Ancient peoples adorned themselves with bead jewelry, attached beads in their hair, and buried their dead with beads. Beaded clothing was common, as were baskets, boxes, and other household objects.

In North America, beads made from precious materials such as dentalium shell were used by Northwest Coast Indians to settle disputes. Many Indians in the Eastern Woodlands made purple and white beads from marine shell. Called wampum, these beads were strung together in patterns. Greatly valued, especially by the tribes of the Iroquois Confederacy, wampum strings or "belts" served as symbols of political office, were used to validate agreements and for record-keeping purposes, were given as gifts, and were worn as personal ornamentation. However, despite what you might read in dictionaries and history books, Native Americans did not use wampum as money, though some European colonists - the Dutch and, to a lesser extent, the English - did use wampum they manufactured to pay expenses.

Trading Beads
The first European explorers and colonists gave Native Americans glass and ceramic beads as gifts and used beads for trade with them. The Indians had made bone, shell, and stone beads long before the Europeans arrived in North America, and continued to do so. However, European glass beads, mostly from Venice, some from Holland and, later, from Poland and Czechoslovakia, became popular and sought after by the Indians. The most famous story in American history involving trade beads isn't true. Peter Minuit and his Dutch settlers did not purchase Manhattan Island in 1625 for $24 in beads. As Peter Francis, Jr. demonstrates in a 1986 prize-winning article, "The Beads That Did Not Buy Manhattan Island," the story dates from the nineteenth century and has no historical basis in fact.

Europeans, of course, realized early on that beads were important to Native Americans. Corporations such as the Hudson Bay Company and individuals such as Stephen A. Frost developed lucrative bead-trading markets with the Indians (see the section on Stephen A. Frost & Son).
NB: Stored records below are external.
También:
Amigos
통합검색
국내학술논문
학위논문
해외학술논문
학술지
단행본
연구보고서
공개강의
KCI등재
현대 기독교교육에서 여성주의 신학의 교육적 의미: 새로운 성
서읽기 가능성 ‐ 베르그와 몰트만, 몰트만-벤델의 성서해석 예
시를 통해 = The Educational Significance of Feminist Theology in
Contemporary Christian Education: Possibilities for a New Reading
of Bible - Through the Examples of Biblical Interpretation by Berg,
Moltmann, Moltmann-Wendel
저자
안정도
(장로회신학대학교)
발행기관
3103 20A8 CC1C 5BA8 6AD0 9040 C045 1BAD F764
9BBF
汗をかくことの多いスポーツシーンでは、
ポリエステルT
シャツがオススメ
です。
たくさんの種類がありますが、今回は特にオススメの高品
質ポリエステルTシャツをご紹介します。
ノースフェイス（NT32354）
The availability of glass beads increased, their cost decreased, and they became more widely used by Indians throughout North America. Ceramic beads declined in popularity as glass bead manufacturers came to dominate the market because of their variety of color, price, and supply. At first, glass beads supplemented those made from natural materials, but, in time, glass beads almost completely replaced Indian-made ones. For some groups, especially on the coasts, the loss of access to marine shell and the loss of land suitable for hunting to obtain bone led to the eventual predominance of glass beads. Similarly, through time, glass beads largely replaced natural and dyed porcupine quills as decorative materials. One outcome of this was that the quantity of quillwork declined, although it never completely disappeared. The Indians' loss of land and the reduced access to porcupines were also factors in their shift to the use of glass beads.
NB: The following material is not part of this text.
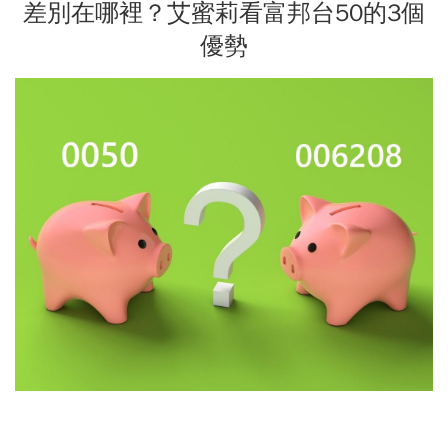
差別在哪裡？艾蜜莉看富邦台50的3個
優勢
At the dawn of the twenty-first century, beadwork remains an integral part of some Indian cultures, especially on the Plains and in Western North America. Stores in towns, mail order businesses, and suppliers on the Internet have replaced itinerant bead merchants and trading companies. In an ongoing pattern of innovation, culture change, and continuity among Native Americans, plastic beads are now gaining market share from glass beads, just as glass beads earlier replaced those made from natural materials.